PROBLEM DESCRIPTION »
Please return all lines from the records below that include the string "Fiscal".

[[ DATA IN THIS EXERCISE, beginning ]]

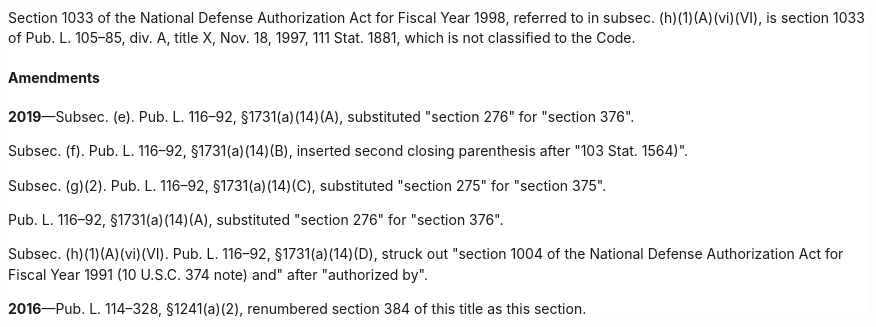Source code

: Section 1033 of the National Defense Authorization Act for Fiscal Year 1998, referred to in subsec. (h)(1)(A)(vi)(VI), is section 1033 of Pub. L. 105–85, div. A, title X, Nov. 18, 1997, 111 Stat. 1881, which is not classified to the Code.

#### Amendments ####

**2019**—Subsec. (e). Pub. L. 116–92, §1731(a)(14)(A), substituted "section 276" for "section 376".

Subsec. (f). Pub. L. 116–92, §1731(a)(14)(B), inserted second closing parenthesis after "103 Stat. 1564)".

Subsec. (g)(2). Pub. L. 116–92, §1731(a)(14)(C), substituted "section 275" for "section 375".

Pub. L. 116–92, §1731(a)(14)(A), substituted "section 276" for "section 376".

Subsec. (h)(1)(A)(vi)(VI). Pub. L. 116–92, §1731(a)(14)(D), struck out "section 1004 of the National Defense Authorization Act for Fiscal Year 1991 (10 U.S.C. 374 note) and" after "authorized by".

**2016**—Pub. L. 114–328, §1241(a)(2), renumbered section 384 of this title as this section.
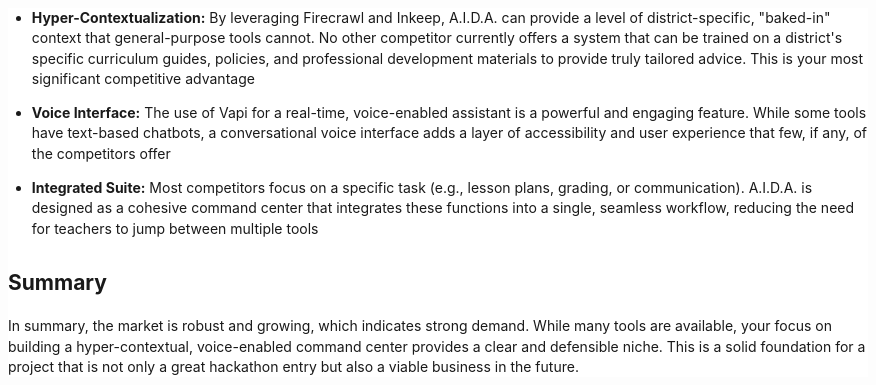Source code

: - **Hyper-Contextualization:** By leveraging Firecrawl and Inkeep, A.I.D.A. can provide a level of district-specific, "baked-in" context that general-purpose tools cannot. No other competitor currently offers a system that can be trained on a district's specific curriculum guides, policies, and professional development materials to provide truly tailored advice. This is your most significant competitive advantage

- **Voice Interface:** The use of Vapi for a real-time, voice-enabled assistant is a powerful and engaging feature. While some tools have text-based chatbots, a conversational voice interface adds a layer of accessibility and user experience that few, if any, of the competitors offer

- **Integrated Suite:** Most competitors focus on a specific task (e.g., lesson plans, grading, or communication). A.I.D.A. is designed as a cohesive command center that integrates these functions into a single, seamless workflow, reducing the need for teachers to jump between multiple tools

## Summary

In summary, the market is robust and growing, which indicates strong demand. While many tools are available, your focus on building a hyper-contextual, voice-enabled command center provides a clear and defensible niche. This is a solid foundation for a project that is not only a great hackathon entry but also a viable business in the future.

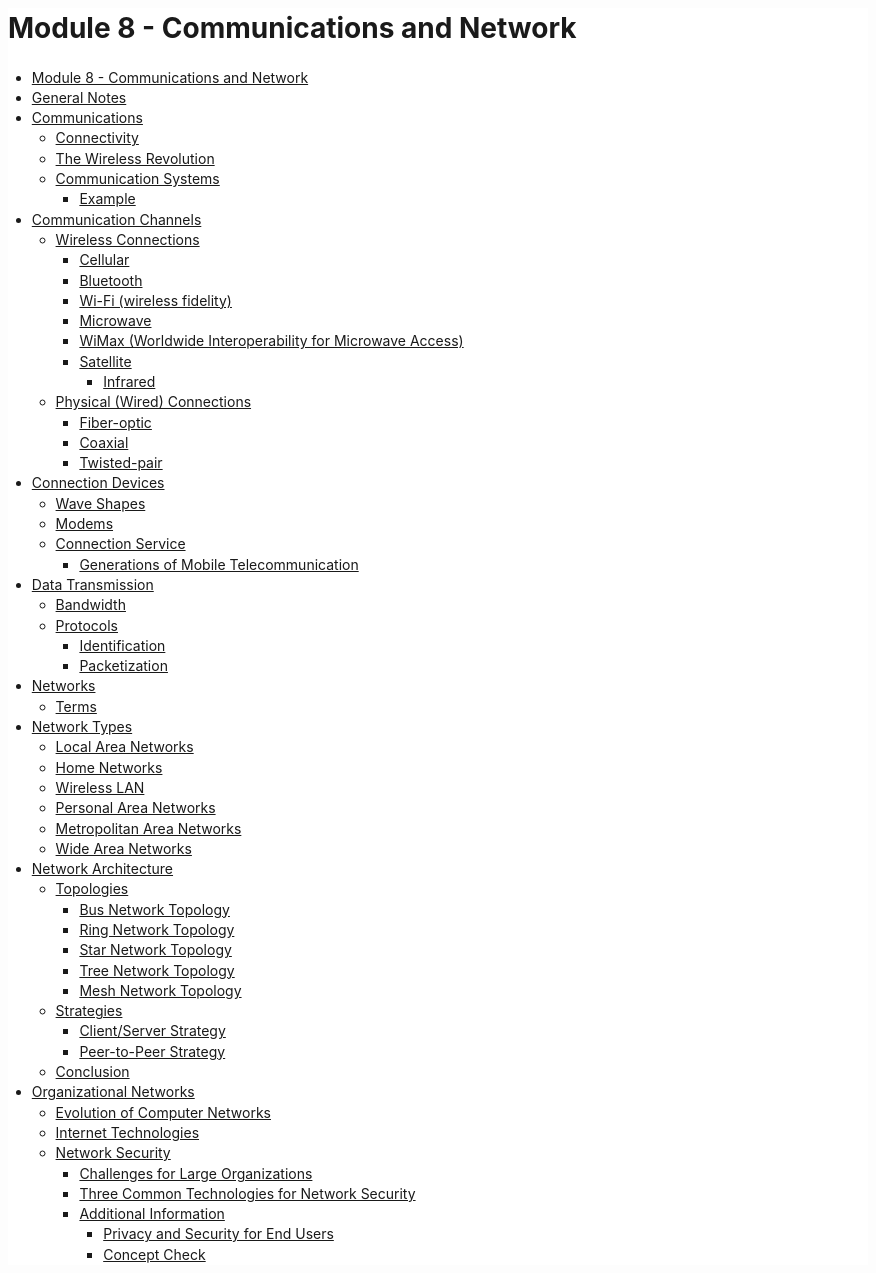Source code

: # Module 8 - Communications and Network


* [Module 8 - Communications and Network](#module-8---communications-and-network)
* [General Notes](#general-notes)
* [Communications](#communications)
  * [Connectivity](#connectivity)
  * [The Wireless Revolution](#the-wireless-revolution)
  * [Communication Systems](#communication-systems)
    * [Example](#example)
* [Communication Channels](#communication-channels)
  * [Wireless Connections](#wireless-connections)
    * [Cellular](#cellular)
    * [Bluetooth](#bluetooth)
    * [Wi-Fi (wireless fidelity)](#wi-fi--wireless-fidelity-)
    * [Microwave](#microwave)
    * [WiMax (Worldwide Interoperability for Microwave Access)](#wimax--worldwide-interoperability-for-microwave-access-)
    * [Satellite](#satellite)
      * [Infrared](#infrared)
  * [Physical (Wired) Connections](#physical--wired--connections)
    * [Fiber-optic](#fiber-optic)
    * [Coaxial](#coaxial)
    * [Twisted-pair](#twisted-pair)
* [Connection Devices](#connection-devices)
  * [Wave Shapes](#wave-shapes)
  * [Modems](#modems)
  * [Connection Service](#connection-service)
    * [Generations of Mobile Telecommunication](#generations-of-mobile-telecommunication)
* [Data Transmission](#data-transmission)
  * [Bandwidth](#bandwidth)
  * [Protocols](#protocols)
    * [Identification](#identification)
    * [Packetization](#packetization)
* [Networks](#networks)
  * [Terms](#terms)
* [Network Types](#network-types)
  * [Local Area Networks](#local-area-networks)
  * [Home Networks](#home-networks)
  * [Wireless LAN](#wireless-lan)
  * [Personal Area Networks](#personal-area-networks)
  * [Metropolitan Area Networks](#metropolitan-area-networks)
  * [Wide Area Networks](#wide-area-networks)
* [Network Architecture](#network-architecture)
  * [Topologies](#topologies)
    * [Bus Network Topology](#bus-network-topology)
    * [Ring Network Topology](#ring-network-topology)
    * [Star Network Topology](#star-network-topology)
    * [Tree Network Topology](#tree-network-topology)
    * [Mesh Network Topology](#mesh-network-topology)
  * [Strategies](#strategies)
    * [Client/Server Strategy](#clientserver-strategy)
    * [Peer-to-Peer Strategy](#peer-to-peer-strategy)
  * [Conclusion](#conclusion)
* [Organizational Networks](#organizational-networks)
  * [Evolution of Computer Networks](#evolution-of-computer-networks)
  * [Internet Technologies](#internet-technologies)
  * [Network Security](#network-security)
    * [Challenges for Large Organizations](#challenges-for-large-organizations)
    * [Three Common Technologies for Network Security](#three-common-technologies-for-network-security)
    * [Additional Information](#additional-information)
      * [Privacy and Security for End Users](#privacy-and-security-for-end-users)
      * [Concept Check](#concept-check)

[[ DATA IN THIS EXERCISE, end ]]

WRITTEN REPLY »
: Section 1033 of the National Defense Authorization Act for Fiscal Year 1998, referred to in subsec. (h)(1)(A)(vi)(VI), is section 1033 of Pub. L. 105–85, div. A, title X, Nov. 18, 1997, 111 Stat. 1881, which is not classified to the Code.
Subsec. (h)(1)(A)(vi)(VI). Pub. L. 116–92, §1731(a)(14)(D), struck out "section 1004 of the National Defense Authorization Act for Fiscal Year 1991 (10 U.S.C. 374 note) and" after "authorized by".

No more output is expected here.